SONATA is under active development. Here are some planned features and improvements:

### Enhanced Multilingual Support
- Expand language coverage beyond current supported languages
- Improve transcription quality for non-English languages
- Add language auto-detection capabilities

### ASR Model Diversity
- Support for additional ASR models beyond WhisperX
- Integration with local models for offline/private use
- Finetuned models for specific domains (medical, legal, etc.)

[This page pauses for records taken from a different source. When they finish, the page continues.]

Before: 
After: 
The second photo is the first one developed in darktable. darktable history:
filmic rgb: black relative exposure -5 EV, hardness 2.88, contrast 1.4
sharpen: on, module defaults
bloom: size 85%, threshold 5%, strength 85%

### Advanced Emotive Detection
- Expand the range of detectable emotive events
- Improve accuracy of emotive event detection
- Add custom emotive event training capabilities

### Performance Improvements
- Optimize processing for large audio files
- Enhance parallel processing capabilities
- Reduce memory footprint for resource-constrained environments

### User Interface
- Add web-based UI for transcription monitoring
- Develop visualization tools for speech analytics
- Create interactive transcript editor

We welcome contributions in any of these areas!

## Contributing

Contributions are welcome! Please feel free to submit a Pull Request.

## License

This project is licensed under the GNU General Public License v3.0 - see the [LICENSE](LICENSE) file for details. This license ensures that derivative works must also be open source and use the same license.

## Acknowledgements

This project leverages the following key open source components:

- [WhisperX](https://github.com/m-bain/whisperX) - Fast speech recognition with word-level timestamps
- [Laughter-Detection](https://github.com/jrgillick/laughter-detection) - Automatic detection of laughter in audio files (MIT License)

We are grateful to the developers and contributors of these libraries for their valuable work.